My need is very simple. Use a SET for the tops but spare it from having to consume what little energy it has to amplify frequencies the speaker crossover will block, but leave enough so that the speaker crossover will work as designed.
Follow Ups:
You have not mentioned the speakers' passive crossover frequency or slope. That's important, your high-pass filter muse not disturb the phase of the tweeter signal in the range where it will affect the acoustic crossover performance. It is not difficult to imagine a situation where a simple first-order highpass two octaves below the speakers' crossover will still have an audible effect on the tonality. If it's a commercial speaker, you might have to get the attention of the actual designer to get a useful answer to these questions.
Hi Paul
I believe the crossover frequencies is around 2,500Hz and first order slope. I am thinking that for the signal I feed my SET if I keep the cutoff at below 400Hz I should keep all the phase issues I will introduce well away from being audible or bothering the tweeter.
The bass driver and signal I am not touching.
thanks
Cleet
That helps a bit. A first order crossover has only 90 degrees of phase difference between the highpass and lowpass signals, and (ignoring temporarily the response of the drive units) the tweeter signal is still substantial two octaves below the crossover (625Hz in this case).
Without writing a book on crossover design, I think you'll get the fastest and most reliable answers by experimenting. Put in the capacitor that Tre' described, but lay in a supply of several values. Use clipleads or a switch so you can compare the sound with the cap in and out, or between caps. Don't listen for sonic quality, just the frequency response/tonality.
It is not uncommon to reverse the tweeter phase, especially in first and third order crossovers, looking for the best sound. Add that to the experiment if you have thee time and patience.
▬▬▬
> [Prompt] According to the crossover discussion above, what crossover frequency and slope does Cleet believe the speakers have?
▬▬▬
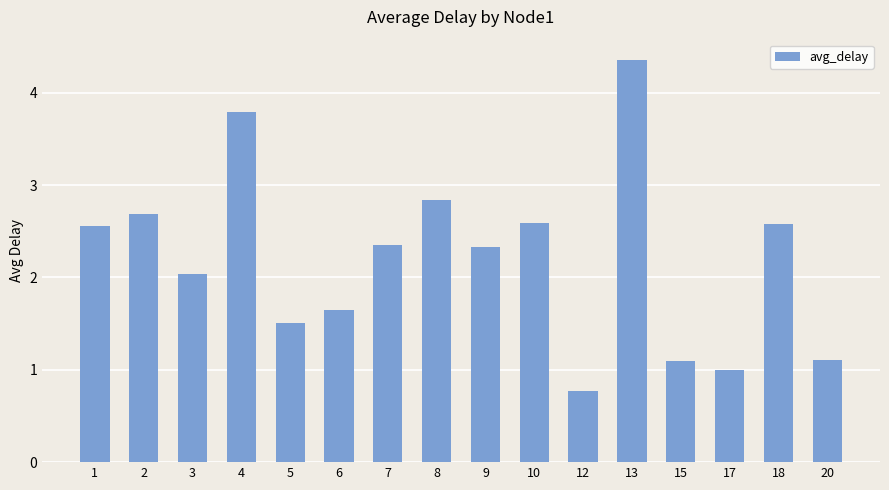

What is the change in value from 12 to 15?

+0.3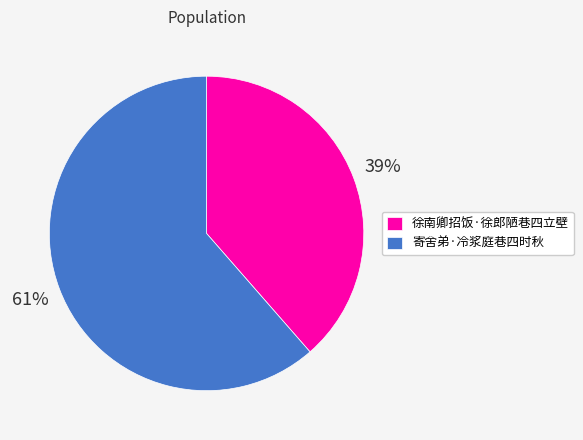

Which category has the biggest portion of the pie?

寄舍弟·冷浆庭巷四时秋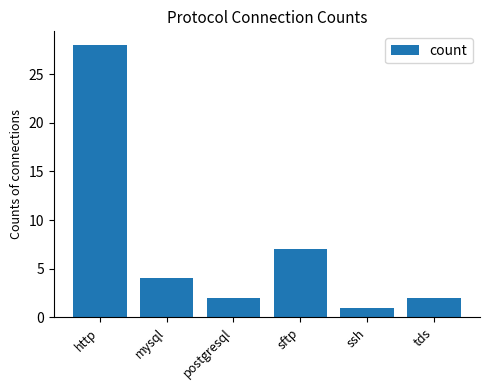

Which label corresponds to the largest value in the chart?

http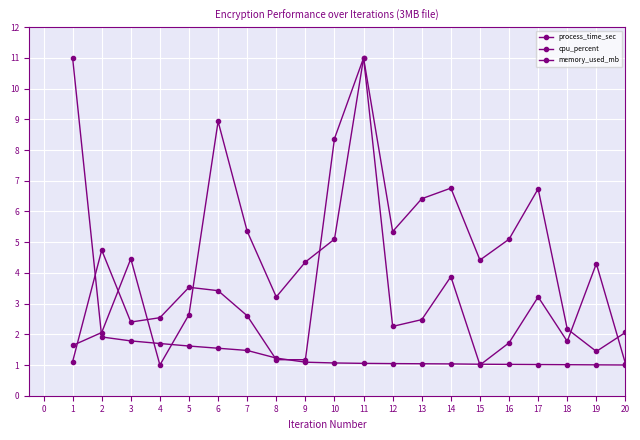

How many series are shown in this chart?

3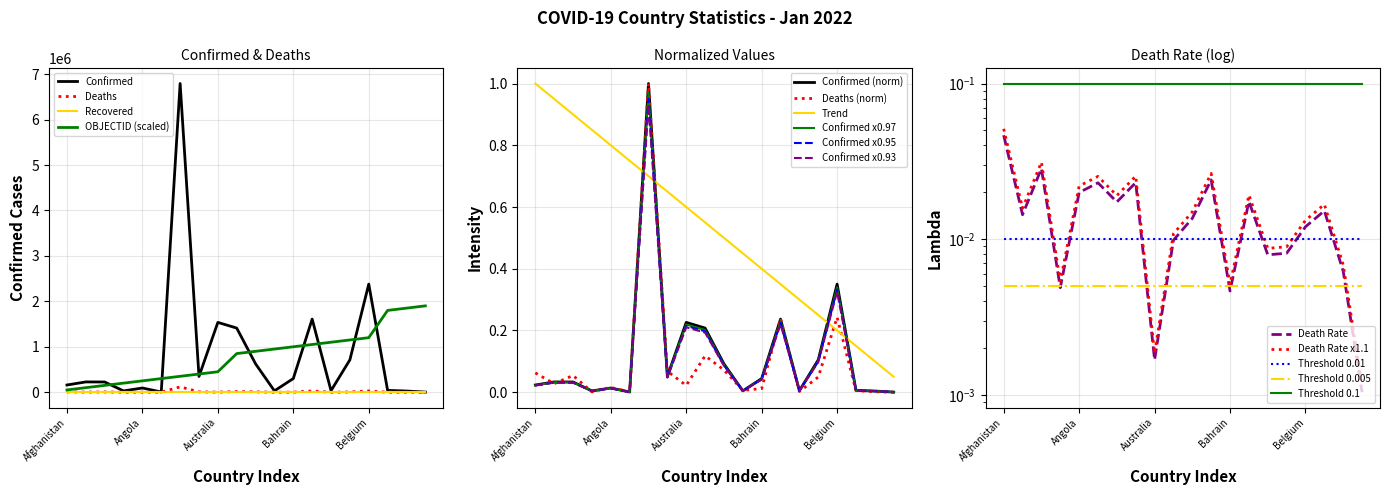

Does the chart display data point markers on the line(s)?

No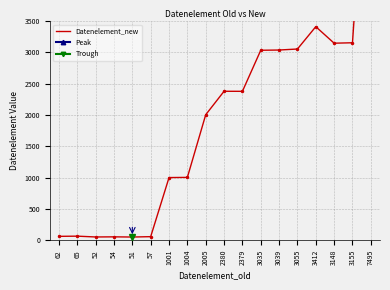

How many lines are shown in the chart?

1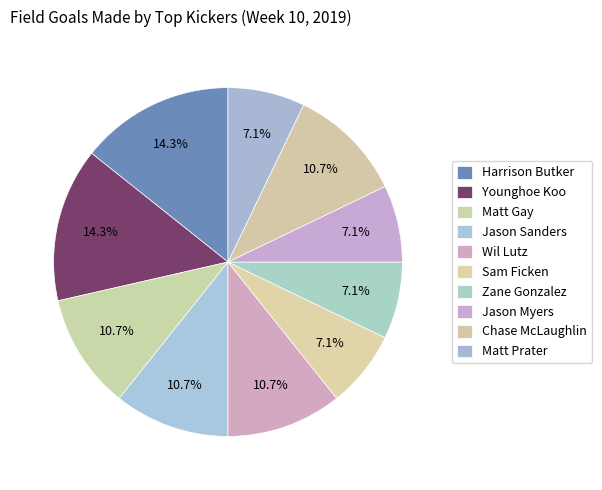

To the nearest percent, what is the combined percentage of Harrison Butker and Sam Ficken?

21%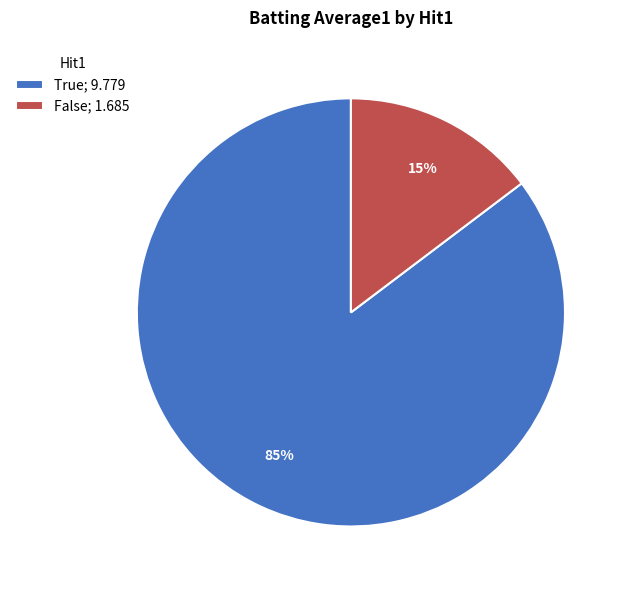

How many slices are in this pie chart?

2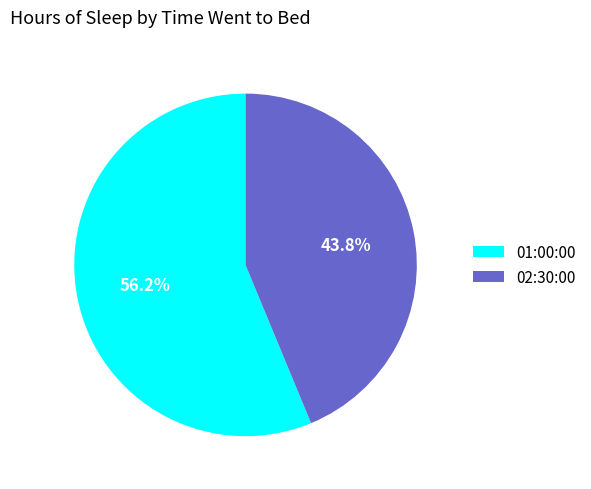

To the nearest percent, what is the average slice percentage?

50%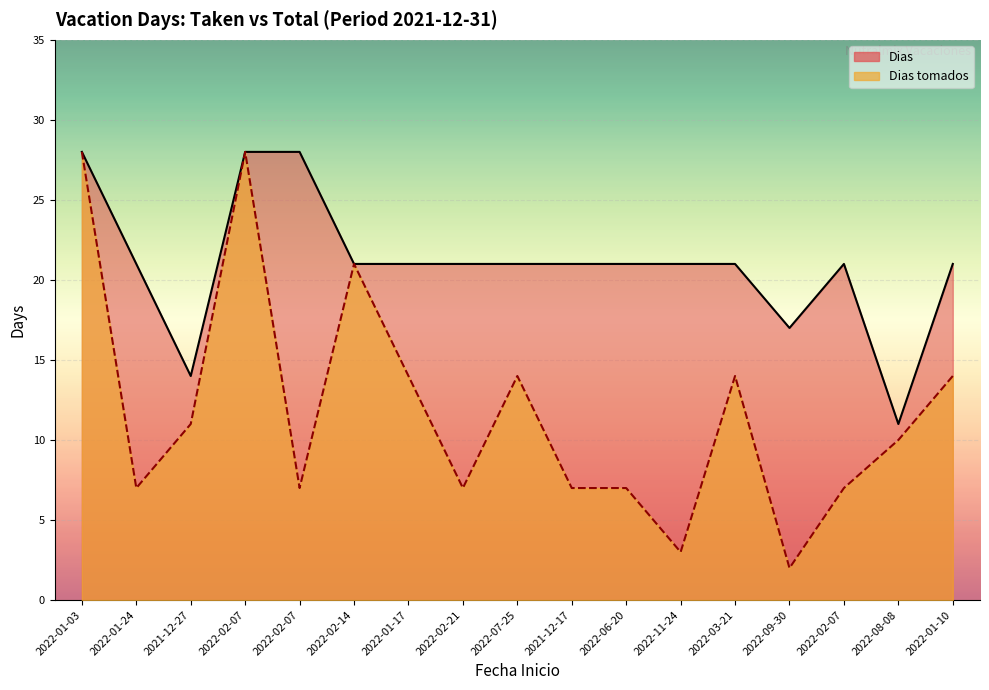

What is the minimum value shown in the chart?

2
▬▬▬
> [Solution to the problem] Around 2,500Hz with a first-order slope.